Another quick example from the same file:

; Test 6: constant folding plus strength reduction
define i32 @test6(i32 %A) {
  %B = mul i32 7, %A
  %C = add i32 %B, %A   ; 7*A + A = 8*A
  ret i32 %C
}

; After InstCombine
define i32 @test6(i32 %A) {
  %C = shl i32 %A, 3    ; 8*A = A << 3
  ret i32 %C
}

Two folds in sequence:

  1. 7*A + A = (7+1)*A = 8*A (distributive pattern, collapses mul+add into one mul)
  2. mul A, 8 where 8 is a power of 2 → shl A, 3 (strength reduction)
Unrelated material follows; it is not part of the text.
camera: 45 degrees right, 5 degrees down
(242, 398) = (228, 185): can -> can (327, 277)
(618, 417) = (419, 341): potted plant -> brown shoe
Three instructions became one, and the resulting shift is cheaper on most architectures.

The architecture, summarized

Input function
   ↓
prepareWorklist (RPOT traversal, constant fold, initial DCE)
   ↓
Main loop:
   Pop instruction from Worklist
      ↓
   DCE if trivially dead
      ↓
   Optionally sink it closer to uses
      ↓
   Visit it (dispatch to visitAdd, visitAnd, visitLoad, etc.)
      ↓
   Each visitor uses PatternMatch + KnownBits to find a fold
      ↓
   If folded:
      - Push users back onto Worklist
      - Push new Result onto Worklist
      - Delete old instruction
   Repeat until Worklist is empty
   ↓
Outer fixed-point check; iterate if changes were made.

Why InstCombine is special

More than any other LLVM pass, InstCombine is a canonicalizer. Other passes rely on its output:

So when you look at InstCombine and think “this fold seems trivial” — it probably is, on its own. But the cumulative effect of thousands of small canonicalizations is that the rest of the middle-end becomes drastically simpler to write. Each pass can assume input is in canonical form, which means each pass writes fewer cases.

This is also why InstCombine is run multiple times in the standard pipeline: after inlining, after SROA, after loop unrolling, etc. Each of those transformations produces IR that isn’t yet canonical, so InstCombine gets another shot at cleaning up before the next heavyweight pass runs.